Many newcomers fear winter after hearing stories and comments about the cold.
“All they hear about is, ‘oh my god, you’re coming in the wintertime? Winter is very scary,” said Henderson Brown.
Anxiety over the unknown in a new province isn’t surprising, especially since acclimatizing to Winnipeg’s transit options and climate isn’t always smooth.
“I recently met a girl, a Colombian, who actually decided to go back to Colombia because she couldn’t handle Canada. And the first thing she told me is, ‘I was alone at the airport, and I couldn’t find a way just to go [to my new] home,’” said Montaña.
Montaña explained that she and other Colombian women feel uncomfortable taking taxis alone.
“I always think [taxi drivers are] going to do something wrong. It is scary, right?” said Montaña.
Growing closer to the end of another long winter in “Winterpeg,” Montalvo looks forward to getting a valid Manitoba driver’s license after graduating later this year. He hopes that driving will relieve the stress of daily bus rides.
Izuz remains grateful for her vehicle and ability to drive. As a life skills support worker, she drives daily to visit newcomers and give them advice and tools to help them settle.
Carolina Montaña plans to try for her own license soon after the help of a fellow newcomer allowed her husband to pass his road test on the first try.
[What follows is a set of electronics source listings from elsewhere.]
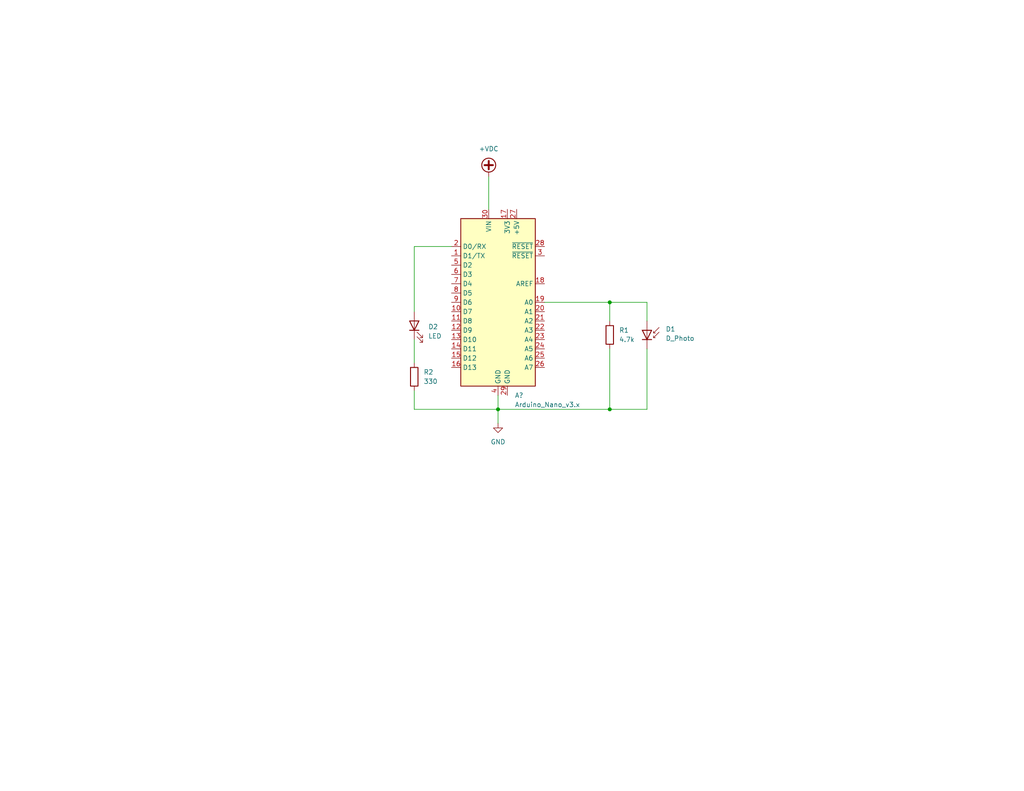
<source format=kicad_sch>
(kicad_sch (version 20211123) (generator eeschema)

  (uuid 39dbfede-c13f-4b3e-bb83-7555e92e453c)

  (paper "A")

  

  (junction (at 166.37 111.76) (diameter 0) (color 0 0 0 0)
    (uuid 29a0e6c3-6661-4955-a409-2ae38d86a83c)
  )
  (junction (at 135.89 111.76) (diameter 0) (color 0 0 0 0)
    (uuid d36af2d7-4a55-434d-870e-02c043ced64d)
  )
  (junction (at 166.37 82.55) (diameter 0) (color 0 0 0 0)
    (uuid dcd7d7d6-7c23-4edf-b4a4-c02b31143017)
  )

  (wire (pts (xy 113.03 106.68) (xy 113.03 111.76))
    (stroke (width 0) (type default) (color 0 0 0 0))
    (uuid 010dc369-d45b-499d-be26-e65e08cabe7c)
  )
  (wire (pts (xy 166.37 82.55) (xy 166.37 87.63))
    (stroke (width 0) (type default) (color 0 0 0 0))
    (uuid 0c65168b-b62f-4172-8020-090450e529bb)
  )
  (wire (pts (xy 176.53 87.63) (xy 176.53 82.55))
    (stroke (width 0) (type default) (color 0 0 0 0))
    (uuid 1afca62c-dea2-471a-aeed-d8aa5a32eead)
  )
  (wire (pts (xy 135.89 111.76) (xy 166.37 111.76))
    (stroke (width 0) (type default) (color 0 0 0 0))
    (uuid 2d35a60c-1509-41f8-9f7d-ed376a7cb011)
  )
  (wire (pts (xy 166.37 95.25) (xy 166.37 111.76))
    (stroke (width 0) (type default) (color 0 0 0 0))
    (uuid 5c4e3570-66fb-429a-bd4f-5bae679a9d4f)
  )
  (wire (pts (xy 113.03 92.71) (xy 113.03 99.06))
    (stroke (width 0) (type default) (color 0 0 0 0))
    (uuid 76c37c3d-b639-4605-a8da-e8d17fcc6b82)
  )
  (wire (pts (xy 133.35 48.26) (xy 133.35 57.15))
    (stroke (width 0) (type default) (color 0 0 0 0))
    (uuid a47fbbd1-4eb5-47e7-b21c-8fbe294d0219)
  )
  (wire (pts (xy 135.89 111.76) (xy 135.89 115.57))
    (stroke (width 0) (type default) (color 0 0 0 0))
    (uuid a5e555a0-f681-41d4-b9c7-b958e83052bd)
  )
  (wire (pts (xy 148.59 82.55) (xy 166.37 82.55))
    (stroke (width 0) (type default) (color 0 0 0 0))
    (uuid ae246365-3328-4d3d-a1b4-a83d3758e2e0)
  )
  (wire (pts (xy 176.53 95.25) (xy 176.53 111.76))
    (stroke (width 0) (type default) (color 0 0 0 0))
    (uuid b2cb921f-ff92-46ae-b20a-f839bfc42972)
  )
  (wire (pts (xy 176.53 82.55) (xy 166.37 82.55))
    (stroke (width 0) (type default) (color 0 0 0 0))
    (uuid b59aaf2e-f86f-474b-bfa0-0724dbb0b729)
  )
  (wire (pts (xy 113.03 67.31) (xy 113.03 85.09))
    (stroke (width 0) (type default) (color 0 0 0 0))
    (uuid be18c4ce-a258-47d2-9c38-6db564a4c0f4)
  )
  (wire (pts (xy 166.37 111.76) (xy 176.53 111.76))
    (stroke (width 0) (type default) (color 0 0 0 0))
    (uuid dfc1de13-4dbf-45d7-9cd4-8f77404dab3b)
  )
  (wire (pts (xy 135.89 107.95) (xy 135.89 111.76))
    (stroke (width 0) (type default) (color 0 0 0 0))
    (uuid f2e2a41b-c6f1-4cd6-9939-7a9c5dcc4469)
  )
  (wire (pts (xy 123.19 67.31) (xy 113.03 67.31))
    (stroke (width 0) (type default) (color 0 0 0 0))
    (uuid f4d0f420-fc9b-4df9-9591-345b784cf133)
  )
  (wire (pts (xy 113.03 111.76) (xy 135.89 111.76))
    (stroke (width 0) (type default) (color 0 0 0 0))
    (uuid fb9fc27b-d9ed-4cd9-8279-7a305effdb8e)
  )

  (symbol (lib_id "Device:D_Photo") (at 176.53 90.17 270) (mirror x) (unit 1)
    (in_bom yes) (on_board yes) (fields_autoplaced)
    (uuid 17b4c419-3162-433e-b7ad-0ede2b86bdd9)
    (property "Reference" "D1" (id 0) (at 181.61 89.8524 90)
      (effects (font (size 1.27 1.27)) (justify left))
    )
    (property "Value" "D_Photo" (id 1) (at 181.61 92.3924 90)
      (effects (font (size 1.27 1.27)) (justify left))
    )
    (property "Footprint" "" (id 2) (at 176.53 91.44 0)
      (effects (font (size 1.27 1.27)) hide)
    )
    (property "Datasheet" "~" (id 3) (at 176.53 91.44 0)
      (effects (font (size 1.27 1.27)) hide)
    )
    (pin "1" (uuid 153d3ace-09d4-4550-87de-ca005f8da5b1))
    (pin "2" (uuid bd1cbd77-5571-46bb-a15c-5c223f3a447f))
  )

  (symbol (lib_id "Device:R") (at 113.03 102.87 0) (unit 1)
    (in_bom yes) (on_board yes) (fields_autoplaced)
    (uuid 706e27db-ff29-4328-9d1b-632cadfe93d6)
    (property "Reference" "R2" (id 0) (at 115.57 101.5999 0)
      (effects (font (size 1.27 1.27)) (justify left))
    )
    (property "Value" "330" (id 1) (at 115.57 104.1399 0)
      (effects (font (size 1.27 1.27)) (justify left))
    )
    (property "Footprint" "" (id 2) (at 111.252 102.87 90)
      (effects (font (size 1.27 1.27)) hide)
    )
    (property "Datasheet" "~" (id 3) (at 113.03 102.87 0)
      (effects (font (size 1.27 1.27)) hide)
    )
    (pin "1" (uuid 600be9e7-f9ad-4324-b234-e7fb2b9f81f3))
    (pin "2" (uuid bf18e673-1344-4a10-bdbc-17b4d62d1080))
  )

  (symbol (lib_id "MCU_Module:Arduino_Nano_v3.x") (at 135.89 82.55 0) (unit 1)
    (in_bom yes) (on_board yes) (fields_autoplaced)
    (uuid 78b1ffe6-dfe6-4f59-ac9c-b7e07e51114b)
    (property "Reference" "A?" (id 0) (at 140.4494 107.95 0)
      (effects (font (size 1.27 1.27)) (justify left))
    )
    (property "Value" "Arduino_Nano_v3.x" (id 1) (at 140.4494 110.49 0)
      (effects (font (size 1.27 1.27)) (justify left))
    )
    (property "Footprint" "Module:Arduino_Nano" (id 2) (at 135.89 82.55 0)
      (effects (font (size 1.27 1.27) italic) hide)
    )
    (property "Datasheet" "http://www.mouser.com/pdfdocs/Gravitech_Arduino_Nano3_0.pdf" (id 3) (at 135.89 82.55 0)
      (effects (font (size 1.27 1.27)) hide)
    )
    (pin "1" (uuid 69bbba0b-6ab7-4023-8075-80f92f91c22c))
    (pin "10" (uuid 3d281a0f-02cd-465b-8b8a-f02ea3bd2846))
    (pin "11" (uuid 8295eb6d-02e0-49f4-86ae-875bf9eeeba6))
    (pin "12" (uuid 68ac5c7a-2f6c-48da-990b-3b91734e8f51))
    (pin "13" (uuid 162005da-76cb-4ee1-9bf7-6b6e9b5f64b8))
    (pin "14" (uuid 7a634c3c-5ba9-4ecb-ba2b-03d52b4b2dfb))
    (pin "15" (uuid 59d85e7a-bf23-4149-9867-b8bad2da3806))
    (pin "16" (uuid 3fbf59f6-84ca-4041-b862-98af4eb7471a))
    (pin "17" (uuid 1689221e-2866-4479-a499-52dec3cda935))
    (pin "18" (uuid aed8516f-d60e-403b-a32b-c44a0941a979))
    (pin "19" (uuid 73e8c4b1-c5e9-4a5b-9a66-d2b620434025))
    (pin "2" (uuid 76da14d8-4ba4-445a-a7a3-1df25404e4e3))
    (pin "20" (uuid 2058f743-08c8-4c8d-a40f-72e705229d1b))
    (pin "21" (uuid 4f3f406e-12ed-4268-ae06-b40f94367f84))
    (pin "22" (uuid aaf83e25-c29c-4eb3-8c4d-2b90723a7ba5))
    (pin "23" (uuid dcd9a9f3-5dc7-4642-a84a-c58598cf485d))
    (pin "24" (uuid 4c781275-bd18-4981-9996-bc0290806830))
    (pin "25" (uuid 0b4c391b-133d-4cf2-bbe9-9e891f853da5))
    (pin "26" (uuid 13ad9a2e-4cdb-4788-88b8-2c25601a23b1))
    (pin "27" (uuid e3572f0e-689f-4586-8416-69a62a6c2801))
    (pin "28" (uuid 684933b6-54dc-4e1c-93c6-041cb1bbd6ba))
    (pin "29" (uuid 04bf681e-b705-42e4-8334-5c4caa5d5041))
    (pin "3" (uuid d707e685-d843-46aa-bae4-c2588186dbdf))
    (pin "30" (uuid b8264d30-7115-4876-93c2-89ef3896279d))
    (pin "4" (uuid 874e4bc5-2987-409c-8d59-b4c0310bc156))
    (pin "5" (uuid a2e8c12e-2af0-485d-8b78-5a4fc9524f6e))
    (pin "6" (uuid 60b0bad7-87e8-4937-8251-9ed5fc7b6908))
    (pin "7" (uuid 86519525-c840-4005-9cdf-109545b4ff90))
    (pin "8" (uuid a0e5ac76-8698-4a33-b64d-7dd4f1f86e34))
    (pin "9" (uuid 8254e19d-56c2-4099-929b-52c47133d93d))
  )

  (symbol (lib_id "Device:R") (at 166.37 91.44 0) (unit 1)
    (in_bom yes) (on_board yes) (fields_autoplaced)
    (uuid 7b36bc80-f749-45fb-af32-0bc07e887337)
    (property "Reference" "R1" (id 0) (at 168.91 90.1699 0)
      (effects (font (size 1.27 1.27)) (justify left))
    )
    (property "Value" "4.7k" (id 1) (at 168.91 92.7099 0)
      (effects (font (size 1.27 1.27)) (justify left))
    )
    (property "Footprint" "" (id 2) (at 164.592 91.44 90)
      (effects (font (size 1.27 1.27)) hide)
    )
    (property "Datasheet" "~" (id 3) (at 166.37 91.44 0)
      (effects (font (size 1.27 1.27)) hide)
    )
    (pin "1" (uuid c650f479-1072-4cf1-9f65-cbb8d5b4a758))
    (pin "2" (uuid 415ca3da-9c3f-4964-b9ac-80dcd32bcbea))
  )

  (symbol (lib_id "power:GND") (at 135.89 115.57 0) (unit 1)
    (in_bom yes) (on_board yes) (fields_autoplaced)
    (uuid 7e84ecbd-30dc-4d45-a103-404de1eda570)
    (property "Reference" "#PWR?" (id 0) (at 135.89 121.92 0)
      (effects (font (size 1.27 1.27)) hide)
    )
    (property "Value" "GND" (id 1) (at 135.89 120.65 0))
    (property "Footprint" "" (id 2) (at 135.89 115.57 0)
      (effects (font (size 1.27 1.27)) hide)
    )
    (property "Datasheet" "" (id 3) (at 135.89 115.57 0)
      (effects (font (size 1.27 1.27)) hide)
    )
    (pin "1" (uuid 89837b18-2432-4cb9-84f1-a348e91555de))
  )

  (symbol (lib_id "Device:LED") (at 113.03 88.9 90) (unit 1)
    (in_bom yes) (on_board yes) (fields_autoplaced)
    (uuid 9f612aac-2def-4b1b-9018-7ed6357562cf)
    (property "Reference" "D2" (id 0) (at 116.84 89.2174 90)
      (effects (font (size 1.27 1.27)) (justify right))
    )
    (property "Value" "LED" (id 1) (at 116.84 91.7574 90)
      (effects (font (size 1.27 1.27)) (justify right))
    )
    (property "Footprint" "" (id 2) (at 113.03 88.9 0)
      (effects (font (size 1.27 1.27)) hide)
    )
    (property "Datasheet" "~" (id 3) (at 113.03 88.9 0)
      (effects (font (size 1.27 1.27)) hide)
    )
    (pin "1" (uuid 5b0e1056-aaa0-4b94-b5e6-9d8a3de2f977))
    (pin "2" (uuid a1a739ef-f6cd-43d3-bde1-4f11da591dea))
  )

  (symbol (lib_id "power:+VDC") (at 133.35 48.26 0) (unit 1)
    (in_bom yes) (on_board yes) (fields_autoplaced)
    (uuid e83ea330-6038-4e2b-9933-b9862c97157d)
    (property "Reference" "#PWR?" (id 0) (at 133.35 50.8 0)
      (effects (font (size 1.27 1.27)) hide)
    )
    (property "Value" "+VDC" (id 1) (at 133.35 40.64 0))
    (property "Footprint" "" (id 2) (at 133.35 48.26 0)
      (effects (font (size 1.27 1.27)) hide)
    )
    (property "Datasheet" "" (id 3) (at 133.35 48.26 0)
      (effects (font (size 1.27 1.27)) hide)
    )
    (pin "1" (uuid 60a8db1e-0bdd-4589-962a-7b3f68fd8936))
  )

  (sheet_instances
    (path "/" (page "1"))
  )

  (symbol_instances
    (path "/7e84ecbd-30dc-4d45-a103-404de1eda570"
      (reference "#PWR?") (unit 1) (value "GND") (footprint "")
    )
    (path "/e83ea330-6038-4e2b-9933-b9862c97157d"
      (reference "#PWR?") (unit 1) (value "+VDC") (footprint "")
    )
    (path "/78b1ffe6-dfe6-4f59-ac9c-b7e07e51114b"
      (reference "A?") (unit 1) (value "Arduino_Nano_v3.x") (footprint "Module:Arduino_Nano")
    )
    (path "/17b4c419-3162-433e-b7ad-0ede2b86bdd9"
      (reference "D1") (unit 1) (value "D_Photo") (footprint "")
    )
    (path "/9f612aac-2def-4b1b-9018-7ed6357562cf"
      (reference "D2") (unit 1) (value "LED") (footprint "")
    )
    (path "/7b36bc80-f749-45fb-af32-0bc07e887337"
      (reference "R1") (unit 1) (value "4.7k") (footprint "")
    )
    (path "/706e27db-ff29-4328-9d1b-632cadfe93d6"
      (reference "R2") (unit 1) (value "330") (footprint "")
    )
  )
)

</source>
She also plans on driving to her workplace to avoid the transit system — especially bus trips to and from downtown.
As a province growing increasingly dependent on new Canadians contributing to its workforce, Manitoba is not doing enough to support newcomers’ transportation needs.
The province needs to address the barriers to newcomers obtaining a valid Manitoba driver’s licence. Manitoba’s online resources for newcomers are text-heavy and impractical for anyone still learning English. Montaña says the province needs to invest in developing content that includes videos, podcasts, and infographics.
Winnipeg’s transit system needs improved safety measures and increased bus routes to help newcomers — and all Winnipeggers — get where they need to be with less hassle. Montalvo says this includes addressing the homeless crisis and getting people out of bus shelters and into safe housing.
Not-for-profit settlement organizations are overwhelmed and overworked, trying to help as many people as possible with their limited funding. Izuz wants to see not-for-profit funding allocated to transportation so they can bring back programs to help newcomers learn to drive.
After nearly a year since the government announced its $5.1 million investment, there are no new or improved resources to alleviate the winter transportation issues affecting newcomers’ ability to participate in the workforce and integrate into Manitoba living.
Sustaining the province’s friendly reputation requires more than smiles between strangers and boosting each other’s frozen car batteries. It’s time to address how friendly Manitoba is and who it is friendly towards.